Bedside Manners is a series of essays/vignettes about the encounters between doctors and patients, mostly. All but a couple are clearly intended to be true and from the perspective of Dr. Watts, who is a gastroenterologist. (The couple that seem to be about some other doctor are weird.) His writing is prosey and nice, and stories fly by, and the subject matter is surprisingly interesting. (Not that I’m surprised that the 6,049,284th medical memoir I’ve read was interesting. But he’s a gastroenterologist.)

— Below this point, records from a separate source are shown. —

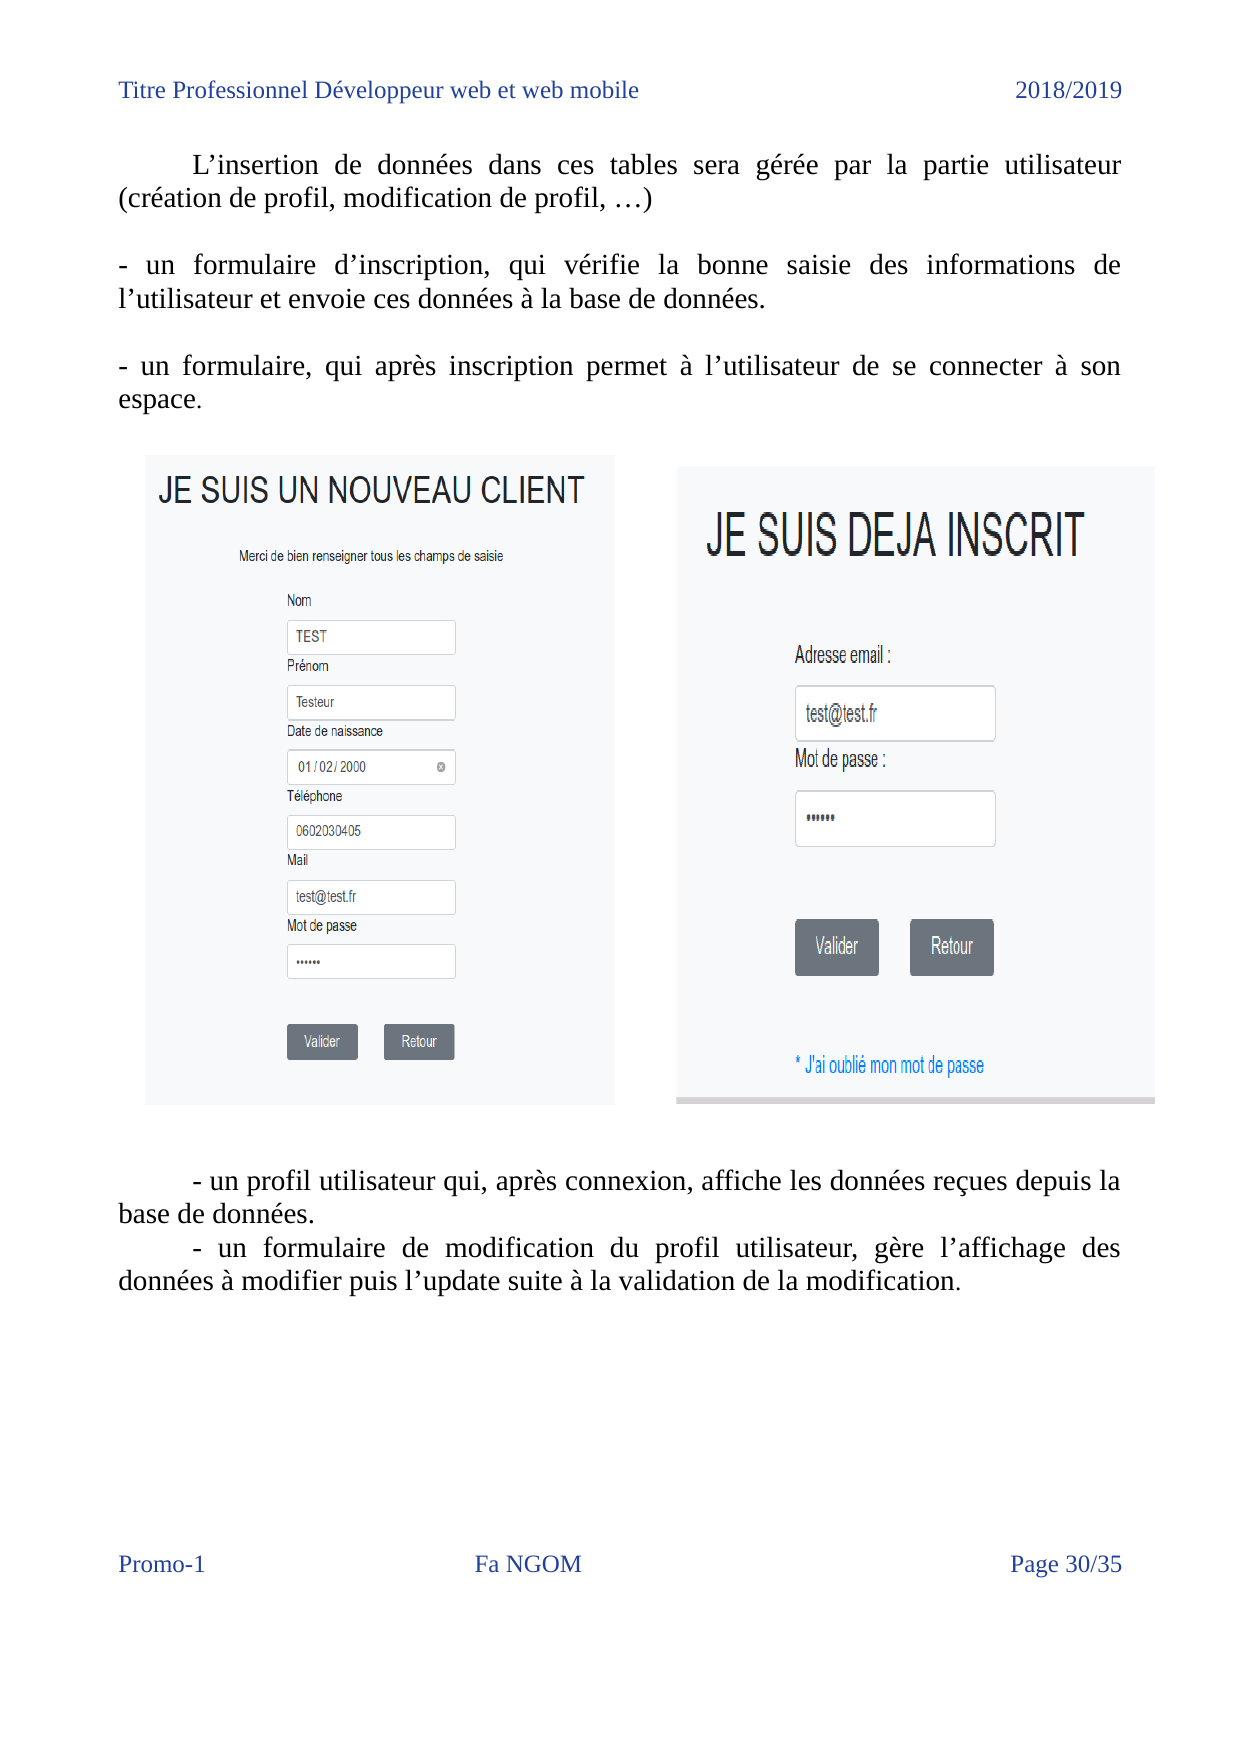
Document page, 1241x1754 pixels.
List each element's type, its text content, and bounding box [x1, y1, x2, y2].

picture [676, 466, 1155, 1104]
text - un formulaire, qui après inscription permet à l’utilisateur de se connecter à son espace. [118, 348, 1122, 415]
text - un formulaire de modification du profil utilisateur, gère l’affichage des données à modifier puis l’update suite à la validation de la modification. [118, 1230, 1122, 1297]
text - un profil utilisateur qui, après connexion, affiche les données reçues depuis la base de données. [118, 1163, 1122, 1230]
text - un formulaire d’inscription, qui vérifie la bonne saisie des informations de l’utilisateur et envoie ces données à la base de données. [118, 247, 1122, 314]
picture [145, 455, 615, 1105]
text L’insertion de données dans ces tables sera gérée par la partie utilisateur (création de profil, modification de profil, …) [118, 147, 1122, 214]
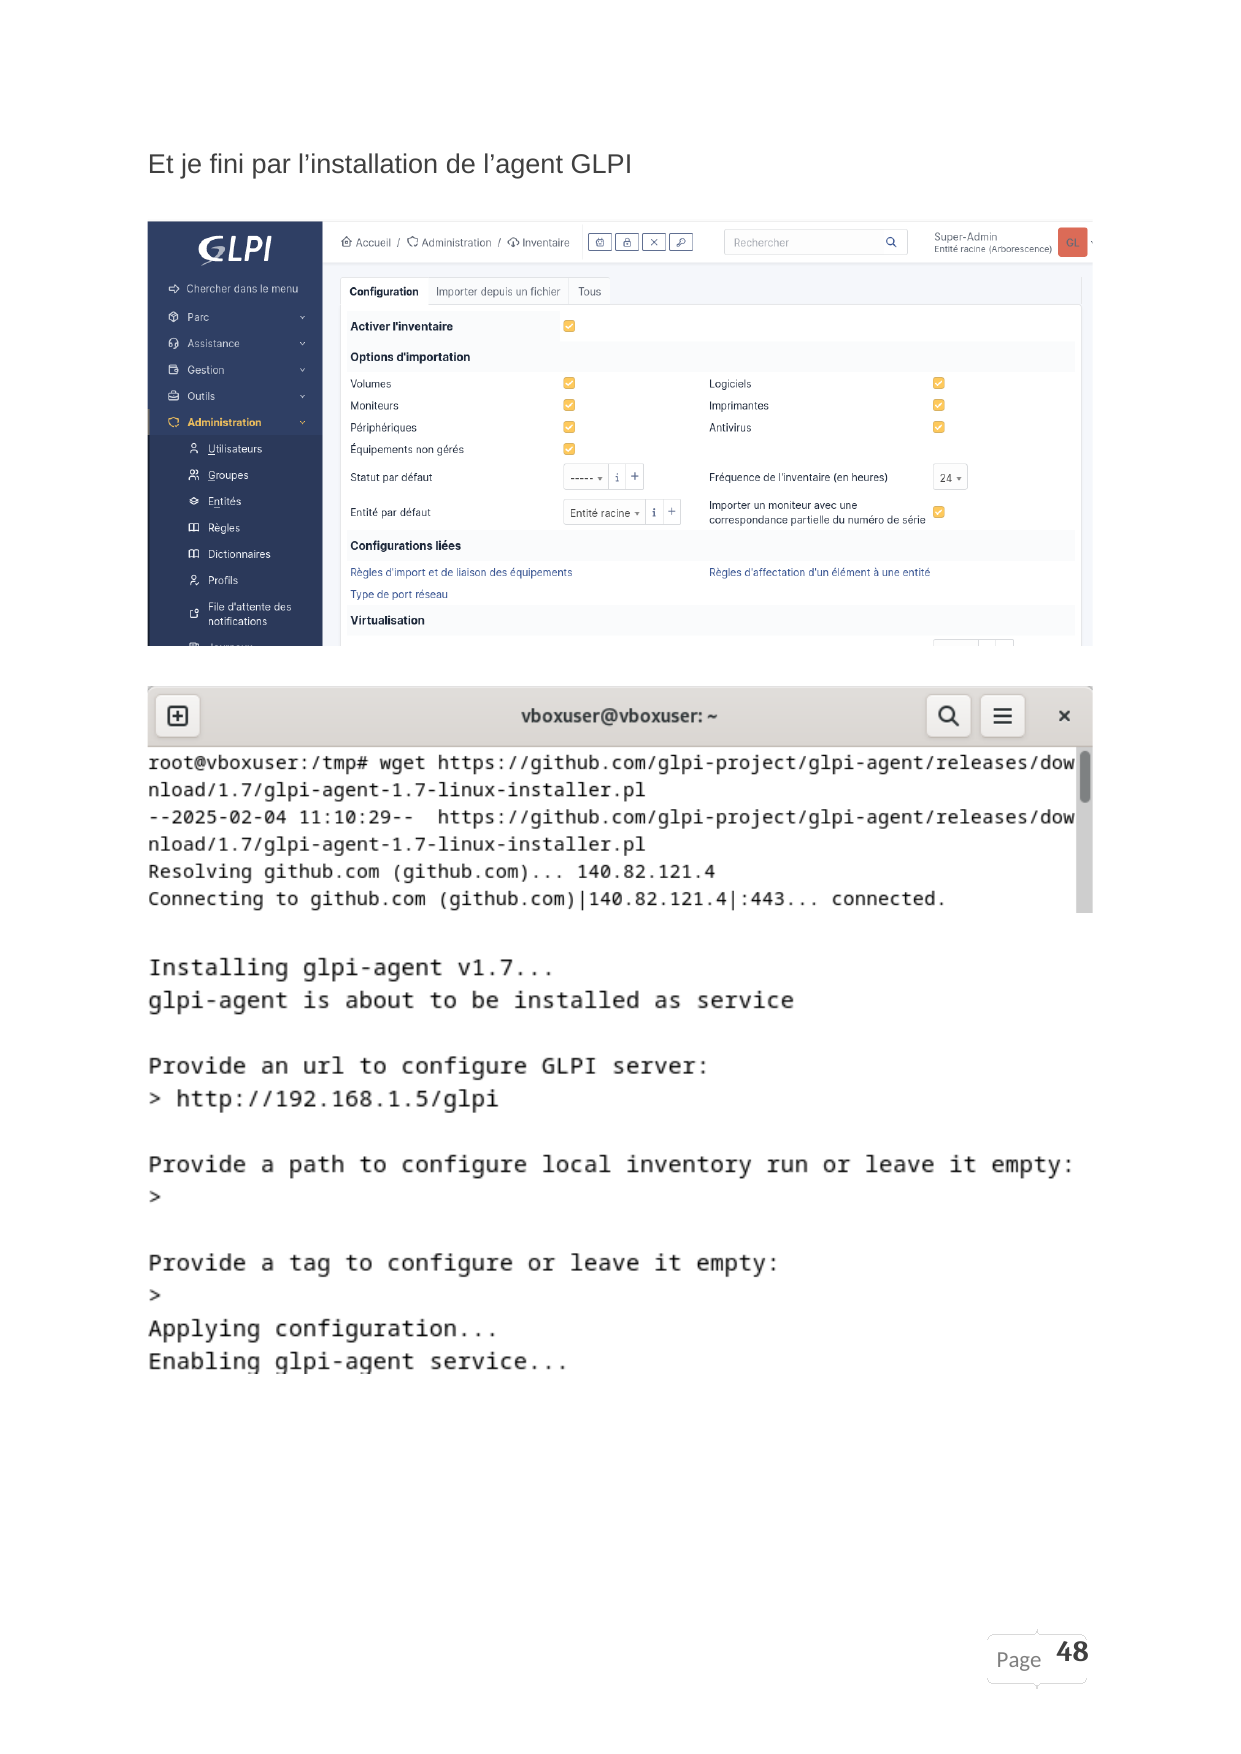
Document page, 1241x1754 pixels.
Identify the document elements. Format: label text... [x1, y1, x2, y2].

picture [147, 686, 1093, 913]
picture [147, 219, 1093, 646]
text [148, 1374, 1093, 1517]
picture [147, 952, 1093, 1374]
text [148, 913, 1093, 952]
text Et je fini par l’installation de l’agent GLPI [148, 148, 1093, 219]
text [148, 646, 1093, 686]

Are you hearing a “but”? There’s a but. (Do you know how hard I’m resisting a gastroenterology joke right now?)
A couple chapters in this book struck me as really problematic. In one, a patient has sepsis from gonorrhea in her throat. It’s not the first time. Something about her body makes her particularly vulnerable to it, and her boyfriend has been the one to give it to her every time because he won’t get treatment. Dr. Watts’ mind is just blown by how beautiful she is and the fact that she keeps “giving herself” in spite of the risk. It’s gross. A few chapters later there’s a nurse being a professional and not taking sides in a dispute among colleagues and when she takes a while to top off an anesthetized patient’s meds and her boobs touch his shoulder, her takes that as a sign that she’s silently telling him she’s on his side and he can…fall backwards into her womanliness or something. Ugh.
Does a book that’s 90% great outweigh a couple of short chapters that are super icky? I don’t know. If you think so, I’d recommend it. The rest of the book was a solid four stars. If not, pass.